Lanfranco Caminiti, Il Garantista 25/6/2014, 25 giugno 2014
GIUSTIZIATO IL GIUSTIZIERE DI SADDAM
«Fermi, fermi! I soli linciaggi ammessi qui sono quelli a termine di legge!». Così urlava Paul Newman, nella parte di Roy Bean, ne L’uomo dai sette capestri, a chi voleva sbrigativamente impiccare alcuni imputati, a ovest del fiume Pecos dove lui si era autoproclamato giudice di pace. Linciarli sì, ma bisognava farlo in punta di diritto. Questa era la nuova frontiera, dove doveva regnare la Legge. Peccato che lui stesso fosse un fuorilegge.
Diventato padrone di un saloon dopo aver ucciso per vendetta i suoi occupanti, che lo avevano ingannato, picchiato e derubato, decide di amministrare la legge in quella terra di nessuno. Lui e i suoi sceriffi la fanno da padroni. Poi, un nuovo sindaco caccia Bean con l’appoggio della cittadinanza. Il mondo sta cambiando, deve cambiare: c’è il petrolio, e il consumismo, basta con la frontiera e le sue regole. Ora c’è il business. Dopo vent’anni il vecchio giudice torna nel paesino per vendicarsi del vecchio sindaco. Nello scontro il giudice muore assieme al sindaco mentre tutta la città brucia.
C’è una morale in tutto questo, certo, anche se non saprei dire bene quale. Il film, l’aveva girato John Huston, uno dei più fervidi democratici di Hollywood, basandosi sulla sceneggiatura di John Milius, uno dei più convinti conservatori di Hollywood. E forse la morale sta proprio qui: ci troviamo davvero in quella terra di nessuno dell’interpretazione delle vicende della storia (il giudice Roy Bean è davvero esistito, anche se il film romanza un bel po’), che non ha uno Spirito a guidarla né un fine a sorreggerla, sotto un profilo etico del Bene e del Male.
UNA STORIA DI VENDETTE
Non so se Rauf Rashid Abd al-Rahman, il giudice del capestro di Saddam Hussein, avesse mai visto il film con Paul Newman. Se sì, deve averci pensato. Due volte. Il giorno che impiccarono Saddam, dopo la sua sentenza, e il giorno che i miliziani dell’Isis, lo Stato islamico dell’Iraq e del Levante, lo hanno sequestrato. Per vendicarsi. Perché questa è una storia di vendette.
Rauf Rashid Abd al-Rahman era un magistrato iracheno di etnia curda, una delle più perseguitate da Saddam quando era al potere, originario di Halabja, città attaccata nel 1988 coi gas velenosi dall’esercito di regime. Allora morirono cinquemila persone, tra cui alcuni parenti del giudice.

* [DATI FORNITI]
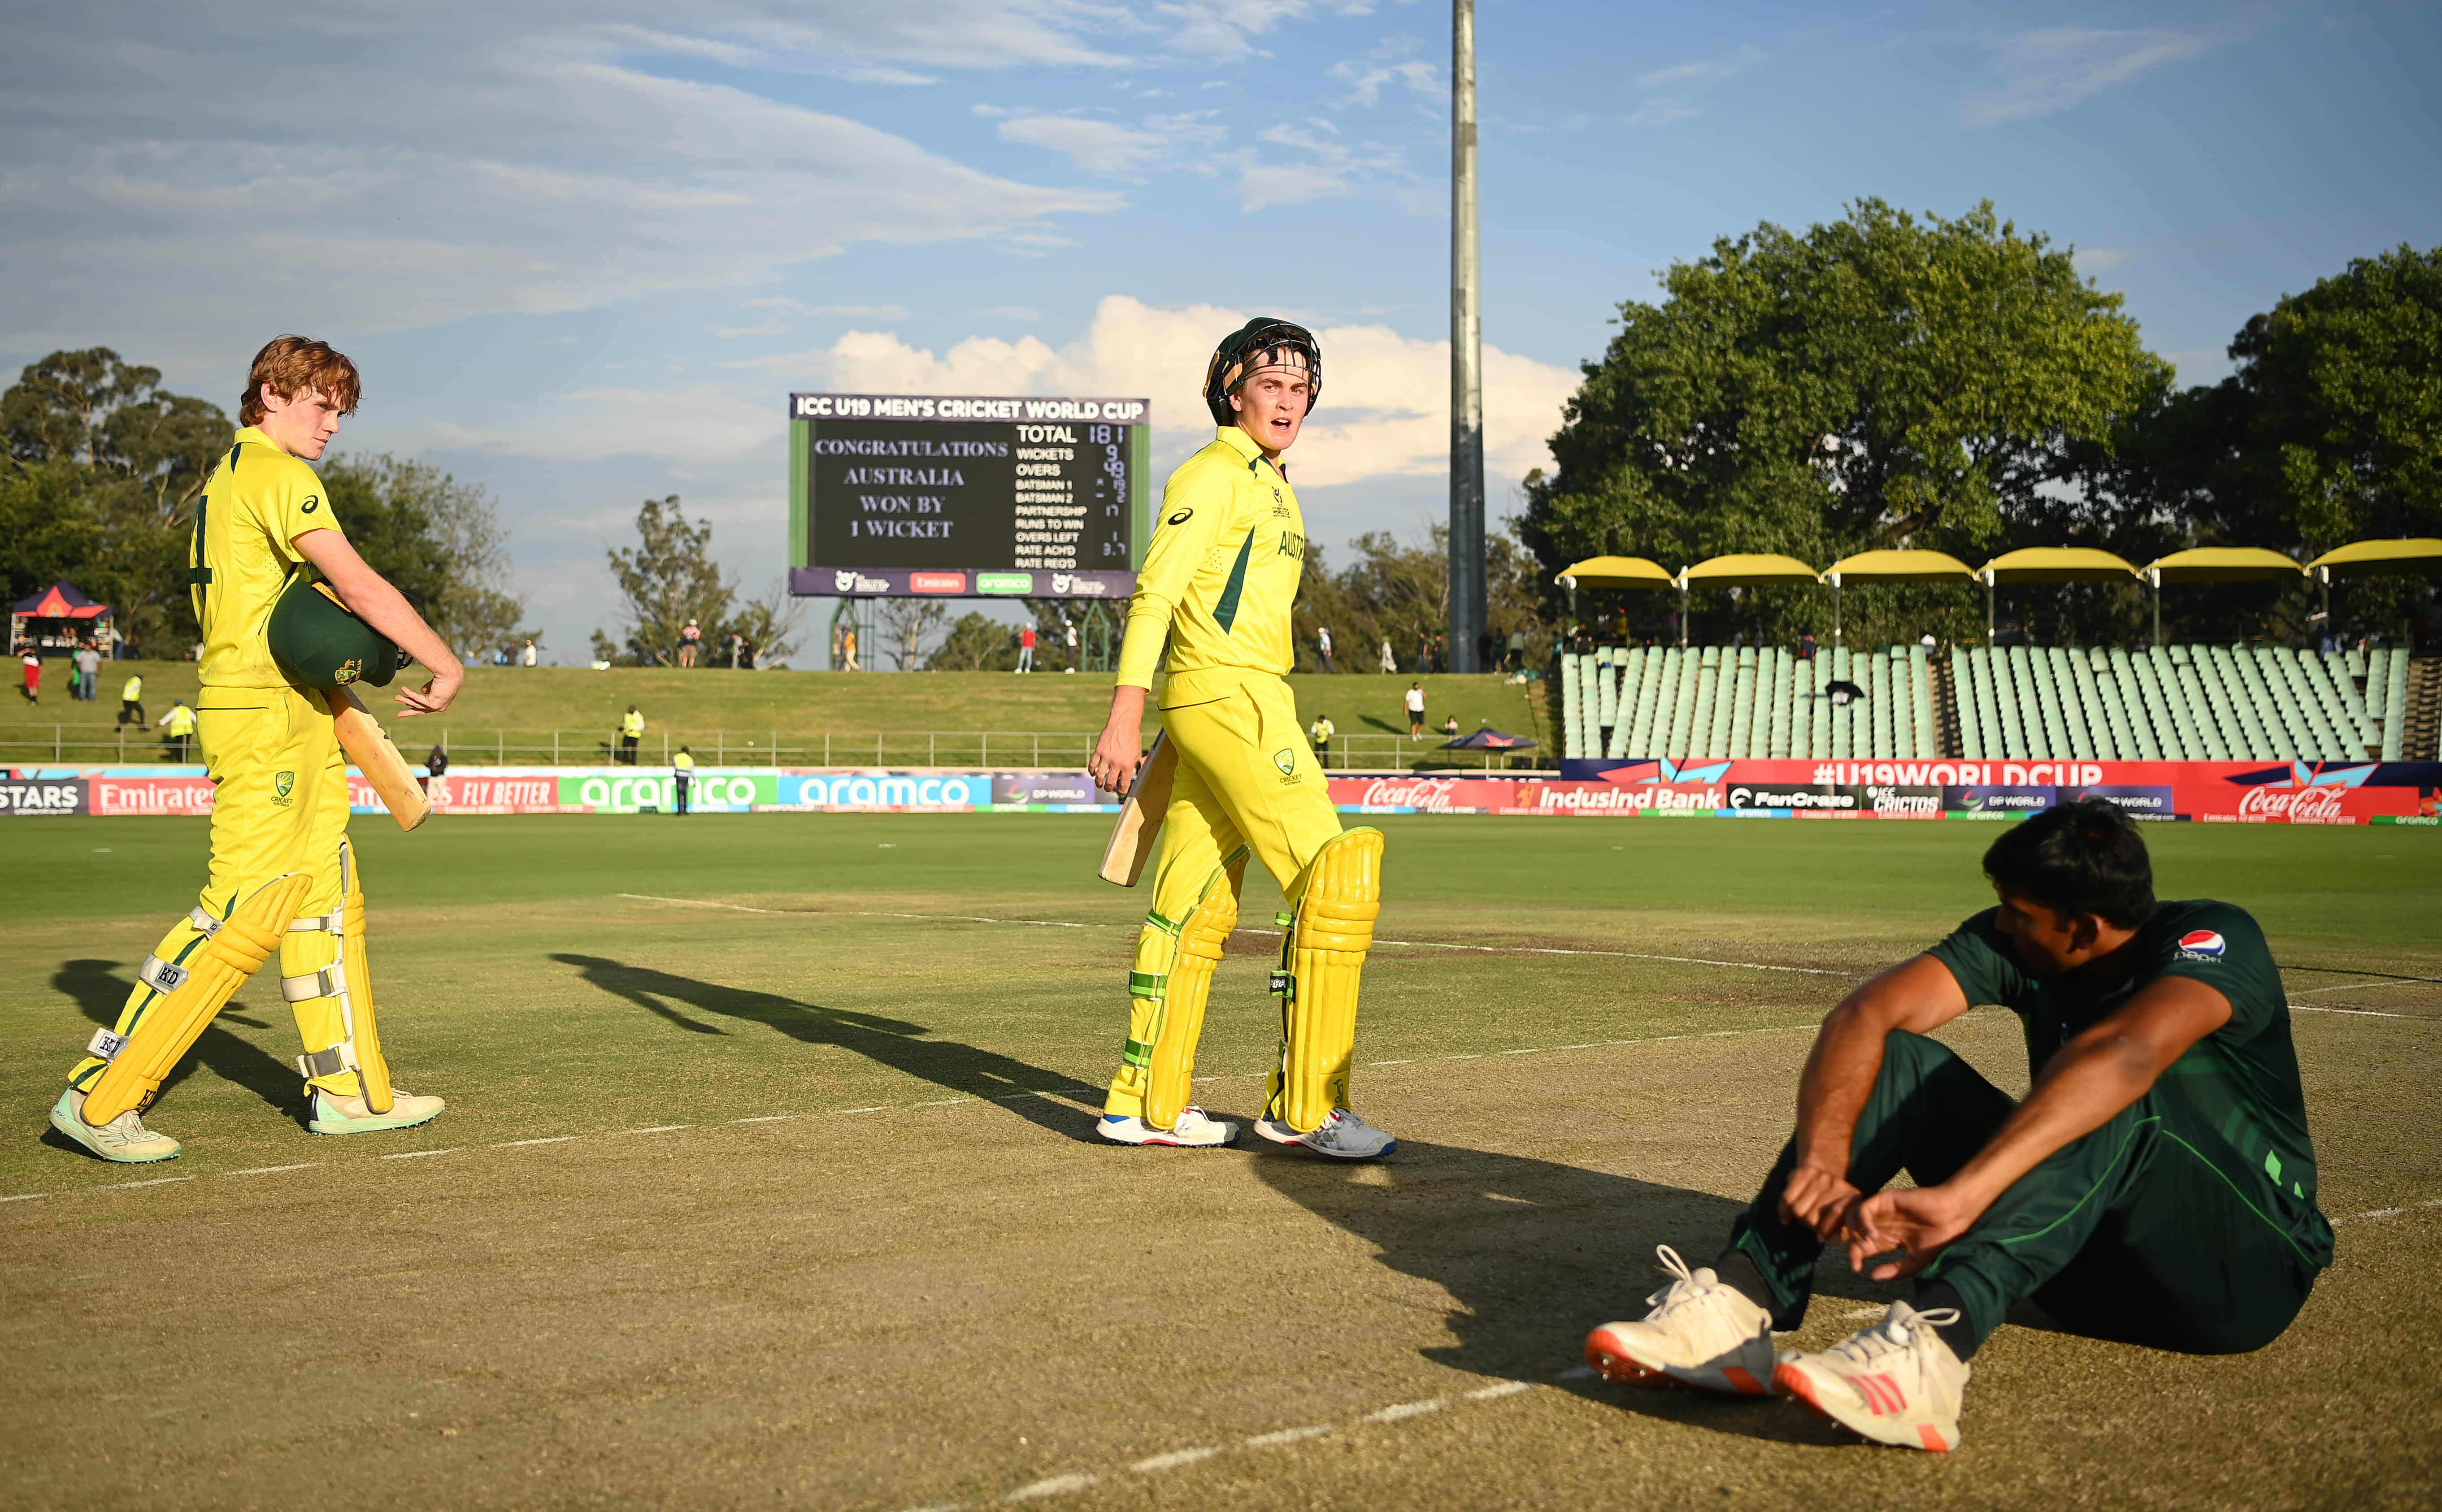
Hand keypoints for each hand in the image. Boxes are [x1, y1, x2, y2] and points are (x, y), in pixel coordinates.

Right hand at [393, 663, 461, 716]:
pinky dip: (410, 693)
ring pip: (418, 704)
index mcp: (443, 703)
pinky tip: (403, 689)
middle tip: (399, 715)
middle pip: (422, 710)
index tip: (407, 704)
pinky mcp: (433, 704)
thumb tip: (423, 690)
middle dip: (409, 712)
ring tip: (396, 697)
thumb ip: (430, 688)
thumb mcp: (436, 684)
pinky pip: (418, 698)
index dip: (416, 705)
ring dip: (406, 700)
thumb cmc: (446, 675)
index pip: (427, 706)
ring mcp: (437, 707)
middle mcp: (441, 707)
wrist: (451, 672)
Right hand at [1088, 716, 1140, 793]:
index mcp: (1127, 765)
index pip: (1123, 784)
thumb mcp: (1136, 754)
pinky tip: (1093, 774)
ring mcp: (1106, 757)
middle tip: (1108, 789)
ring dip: (1099, 783)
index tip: (1119, 792)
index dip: (1121, 791)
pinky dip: (1092, 772)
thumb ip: (1131, 766)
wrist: (1124, 724)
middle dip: (1109, 789)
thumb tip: (1126, 777)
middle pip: (1109, 783)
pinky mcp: (1098, 751)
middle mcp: (1116, 763)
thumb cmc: (1132, 738)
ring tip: (1100, 785)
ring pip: (1099, 777)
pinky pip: (1092, 765)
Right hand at [1778, 1161, 1861, 1241]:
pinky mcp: (1804, 1173)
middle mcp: (1838, 1185)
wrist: (1827, 1168)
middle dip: (1810, 1225)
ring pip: (1797, 1209)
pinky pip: (1786, 1198)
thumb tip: (1835, 1240)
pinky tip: (1787, 1218)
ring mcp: (1821, 1177)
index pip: (1836, 1214)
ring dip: (1798, 1217)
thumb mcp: (1844, 1220)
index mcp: (1853, 1199)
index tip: (1820, 1238)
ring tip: (1804, 1216)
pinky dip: (1784, 1211)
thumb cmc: (1836, 1203)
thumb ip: (1842, 1234)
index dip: (1825, 1230)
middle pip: (1812, 1217)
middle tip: (1812, 1223)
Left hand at [1844, 1183, 1980, 1280]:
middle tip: (1854, 1262)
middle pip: (1855, 1233)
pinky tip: (1874, 1234)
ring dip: (1854, 1233)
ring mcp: (1882, 1211)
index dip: (1857, 1257)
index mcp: (1889, 1238)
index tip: (1856, 1269)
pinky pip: (1864, 1208)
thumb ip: (1896, 1270)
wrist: (1953, 1216)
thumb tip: (1872, 1276)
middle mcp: (1882, 1223)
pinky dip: (1863, 1221)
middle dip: (1851, 1248)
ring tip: (1864, 1246)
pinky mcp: (1885, 1199)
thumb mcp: (1916, 1261)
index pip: (1864, 1246)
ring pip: (1853, 1218)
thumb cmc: (1939, 1238)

* [COSA FARE] Puoi riportare parola per parola il passo dell'articolo sul giudice di Saddam compreso tra "Rauf Rashid Abd al-Rahman era" e "parenti del giudice.", estremi inclusi?

* [RISPOSTA QUI SOTTO]
Rauf Rashid Abd al-Rahman era un magistrato iracheno di etnia curda, una delle più perseguitate da Saddam quando era al potere, originario di Halabja, città attaccata nel 1988 coi gas velenosi dall’esercito di regime. Allora morirono cinquemila persone, tra cui alcuni parenti del giudice.